(A run of records)
>>>
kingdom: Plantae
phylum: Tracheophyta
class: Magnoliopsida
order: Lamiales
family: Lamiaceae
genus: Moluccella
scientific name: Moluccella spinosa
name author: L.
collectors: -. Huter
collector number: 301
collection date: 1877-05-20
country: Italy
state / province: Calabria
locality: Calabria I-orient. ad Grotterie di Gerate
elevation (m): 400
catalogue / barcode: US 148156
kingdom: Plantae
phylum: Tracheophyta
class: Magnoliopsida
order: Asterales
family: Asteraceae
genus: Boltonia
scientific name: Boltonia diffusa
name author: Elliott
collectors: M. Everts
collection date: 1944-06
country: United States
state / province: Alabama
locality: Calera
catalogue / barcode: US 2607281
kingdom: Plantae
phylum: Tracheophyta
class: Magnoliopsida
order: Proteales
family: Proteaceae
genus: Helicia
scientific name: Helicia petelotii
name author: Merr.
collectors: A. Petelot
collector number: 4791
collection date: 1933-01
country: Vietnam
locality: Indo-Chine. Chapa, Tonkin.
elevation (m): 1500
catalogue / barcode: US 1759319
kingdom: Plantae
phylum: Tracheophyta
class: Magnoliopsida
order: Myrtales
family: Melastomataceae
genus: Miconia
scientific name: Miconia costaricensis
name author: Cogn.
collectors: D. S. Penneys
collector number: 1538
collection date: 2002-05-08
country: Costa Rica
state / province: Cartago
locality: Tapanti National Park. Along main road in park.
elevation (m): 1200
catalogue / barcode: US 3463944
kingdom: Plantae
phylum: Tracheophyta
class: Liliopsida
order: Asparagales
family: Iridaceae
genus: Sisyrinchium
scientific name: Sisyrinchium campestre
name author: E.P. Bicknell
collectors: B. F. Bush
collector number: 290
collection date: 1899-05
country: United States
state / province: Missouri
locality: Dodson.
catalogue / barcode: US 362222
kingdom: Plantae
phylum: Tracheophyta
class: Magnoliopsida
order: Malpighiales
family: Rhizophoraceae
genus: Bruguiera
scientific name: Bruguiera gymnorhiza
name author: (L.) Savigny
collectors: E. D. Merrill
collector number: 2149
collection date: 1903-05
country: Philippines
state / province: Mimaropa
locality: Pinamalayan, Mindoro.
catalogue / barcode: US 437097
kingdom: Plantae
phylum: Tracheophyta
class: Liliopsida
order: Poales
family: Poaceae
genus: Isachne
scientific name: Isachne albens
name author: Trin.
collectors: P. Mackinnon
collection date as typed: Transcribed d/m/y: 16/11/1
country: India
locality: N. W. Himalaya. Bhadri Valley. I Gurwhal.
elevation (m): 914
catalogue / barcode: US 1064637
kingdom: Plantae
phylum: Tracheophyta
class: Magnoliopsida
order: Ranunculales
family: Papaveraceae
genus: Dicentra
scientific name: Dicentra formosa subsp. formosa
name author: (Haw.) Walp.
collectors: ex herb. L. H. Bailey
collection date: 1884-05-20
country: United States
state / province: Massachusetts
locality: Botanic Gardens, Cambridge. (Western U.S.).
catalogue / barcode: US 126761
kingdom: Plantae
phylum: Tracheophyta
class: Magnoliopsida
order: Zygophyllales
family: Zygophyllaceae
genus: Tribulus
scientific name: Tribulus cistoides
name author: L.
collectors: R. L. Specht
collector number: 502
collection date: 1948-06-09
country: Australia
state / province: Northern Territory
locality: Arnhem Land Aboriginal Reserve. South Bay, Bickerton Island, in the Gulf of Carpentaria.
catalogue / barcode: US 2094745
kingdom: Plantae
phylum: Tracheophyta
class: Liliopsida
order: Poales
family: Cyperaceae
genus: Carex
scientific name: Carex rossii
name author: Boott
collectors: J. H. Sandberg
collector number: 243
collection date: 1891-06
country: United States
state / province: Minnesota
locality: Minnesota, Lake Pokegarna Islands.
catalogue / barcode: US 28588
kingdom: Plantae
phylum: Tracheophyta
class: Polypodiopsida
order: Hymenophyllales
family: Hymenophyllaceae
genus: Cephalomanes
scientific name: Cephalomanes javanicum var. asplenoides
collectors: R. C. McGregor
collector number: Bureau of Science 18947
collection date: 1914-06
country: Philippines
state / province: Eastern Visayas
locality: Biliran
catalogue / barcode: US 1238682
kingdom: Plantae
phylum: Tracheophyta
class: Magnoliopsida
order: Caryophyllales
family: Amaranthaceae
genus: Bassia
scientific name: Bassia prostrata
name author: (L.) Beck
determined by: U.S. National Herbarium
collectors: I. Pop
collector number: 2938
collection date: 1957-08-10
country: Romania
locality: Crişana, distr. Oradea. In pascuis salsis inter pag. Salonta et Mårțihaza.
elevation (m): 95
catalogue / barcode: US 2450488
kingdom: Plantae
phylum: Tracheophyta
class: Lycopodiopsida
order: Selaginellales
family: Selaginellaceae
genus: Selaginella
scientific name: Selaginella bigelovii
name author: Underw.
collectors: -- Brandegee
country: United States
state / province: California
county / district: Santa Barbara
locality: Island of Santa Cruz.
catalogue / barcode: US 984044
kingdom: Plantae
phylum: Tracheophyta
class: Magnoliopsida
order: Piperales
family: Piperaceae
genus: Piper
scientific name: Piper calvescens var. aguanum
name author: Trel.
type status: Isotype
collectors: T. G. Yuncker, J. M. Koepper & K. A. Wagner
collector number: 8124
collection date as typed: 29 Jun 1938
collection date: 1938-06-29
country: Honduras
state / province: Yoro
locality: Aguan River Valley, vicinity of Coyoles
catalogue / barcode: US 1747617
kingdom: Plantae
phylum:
<<<
# Aim of the task:
Copy every line of the records above word for word, with no changes.

# Response below:
kingdom: Plantae
phylum: Tracheophyta
class: Magnoliopsida
order: Lamiales
family: Lamiaceae
genus: Moluccella
scientific name: Moluccella spinosa
name author: L.
collectors: -. Huter
collector number: 301
collection date: 1877-05-20
country: Italy
state / province: Calabria
locality: Calabria I-orient. ad Grotterie di Gerate
elevation (m): 400
catalogue / barcode: US 148156
kingdom: Plantae
phylum: Tracheophyta
class: Magnoliopsida
order: Asterales
family: Asteraceae
genus: Boltonia
scientific name: Boltonia diffusa
name author: Elliott
collectors: M. Everts
collection date: 1944-06
country: United States
state / province: Alabama
locality: Calera
catalogue / barcode: US 2607281
kingdom: Plantae
phylum: Tracheophyta
class: Magnoliopsida
order: Proteales
family: Proteaceae
genus: Helicia
scientific name: Helicia petelotii
name author: Merr.
collectors: A. Petelot
collector number: 4791
collection date: 1933-01
country: Vietnam
locality: Indo-Chine. Chapa, Tonkin.
elevation (m): 1500
catalogue / barcode: US 1759319
kingdom: Plantae
phylum: Tracheophyta
class: Magnoliopsida
order: Myrtales
family: Melastomataceae
genus: Miconia
scientific name: Miconia costaricensis
name author: Cogn.
collectors: D. S. Penneys
collector number: 1538
collection date: 2002-05-08
country: Costa Rica
state / province: Cartago
locality: Tapanti National Park. Along main road in park.
elevation (m): 1200
catalogue / barcode: US 3463944
kingdom: Plantae
phylum: Tracheophyta
class: Liliopsida
order: Asparagales
family: Iridaceae
genus: Sisyrinchium
scientific name: Sisyrinchium campestre
name author: E.P. Bicknell
collectors: B. F. Bush
collector number: 290
collection date: 1899-05
country: United States
state / province: Missouri
locality: Dodson.
catalogue / barcode: US 362222
kingdom: Plantae
phylum: Tracheophyta
class: Magnoliopsida
order: Malpighiales
family: Rhizophoraceae
genus: Bruguiera
scientific name: Bruguiera gymnorhiza
name author: (L.) Savigny
collectors: E. D. Merrill
collector number: 2149
collection date: 1903-05
country: Philippines
state / province: Mimaropa
locality: Pinamalayan, Mindoro.
catalogue / barcode: US 437097
kingdom: Plantae
phylum: Tracheophyta
class: Liliopsida
order: Poales
family: Poaceae
genus: Isachne
scientific name: Isachne albens
name author: Trin.
collectors: P. Mackinnon
collection date as typed: Transcribed d/m/y: 16/11/1
country: India
locality: N. W. Himalaya. Bhadri Valley. I Gurwhal.
elevation (m): 914
catalogue / barcode: US 1064637
kingdom: Plantae
phylum: Tracheophyta
class: Magnoliopsida
order: Ranunculales
family: Papaveraceae
genus: Dicentra
scientific name: Dicentra formosa subsp. formosa
name author: (Haw.) Walp.
collectors: ex herb. L. H. Bailey
collection date: 1884-05-20
country: United States
state / province: Massachusetts
locality: Botanic Gardens, Cambridge. (Western U.S.).
catalogue / barcode: US 126761
kingdom: Plantae
phylum: Tracheophyta
class: Magnoliopsida
order: Zygophyllales
family: Zygophyllaceae
genus: Tribulus
scientific name: Tribulus cistoides
name author: L.
collectors: R. L. Specht
collector number: 502
collection date: 1948-06-09
country: Australia
state / province: Northern Territory
locality: Arnhem Land Aboriginal Reserve. South Bay, Bickerton Island, in the Gulf of Carpentaria.
catalogue / barcode: US 2094745
kingdom: Plantae
phylum: Tracheophyta
class: Liliopsida
order: Poales
family: Cyperaceae
genus: Carex
scientific name: Carex rossii
name author: Boott
collectors: J. H. Sandberg
collector number: 243
collection date: 1891-06
country: United States
state / province: Minnesota
locality: Minnesota, Lake Pokegarna Islands.
catalogue / barcode: US 28588
kingdom: Plantae
phylum: Tracheophyta
class: Polypodiopsida
order: Hymenophyllales
family: Hymenophyllaceae
genus: Cephalomanes
scientific name: Cephalomanes javanicum var. asplenoides
collectors: R. C. McGregor
collector number: Bureau of Science 18947
collection date: 1914-06
country: Philippines
state / province: Eastern Visayas
locality: Biliran
catalogue / barcode: US 1238682
kingdom: Plantae
phylum: Tracheophyta
class: Magnoliopsida
order: Caryophyllales
family: Amaranthaceae
genus: Bassia
scientific name: Bassia prostrata
name author: (L.) Beck
determined by: U.S. National Herbarium
collectors: I. Pop
collector number: 2938
collection date: 1957-08-10
country: Romania
locality: Crişana, distr. Oradea. In pascuis salsis inter pag. Salonta et Mårțihaza.
elevation (m): 95
catalogue / barcode: US 2450488
kingdom: Plantae
phylum: Tracheophyta
class: Lycopodiopsida
order: Selaginellales
family: Selaginellaceae
genus: Selaginella
scientific name: Selaginella bigelovii
name author: Underw.
collectors: -- Brandegee
country: United States
state / province: California
county / district: Santa Barbara
locality: Island of Santa Cruz.
catalogue / barcode: US 984044
kingdom: Plantae
phylum: Tracheophyta
class: Magnoliopsida
order: Piperales
family: Piperaceae
genus: Piper
scientific name: Piper calvescens var. aguanum
name author: Trel.
type status: Isotype
collectors: T. G. Yuncker, J. M. Koepper & K. A. Wagner
collector number: 8124
collection date as typed: 29 Jun 1938
collection date: 1938-06-29
country: Honduras
state / province: Yoro
locality: Aguan River Valley, vicinity of Coyoles
catalogue / barcode: US 1747617
kingdom: Plantae
phylum:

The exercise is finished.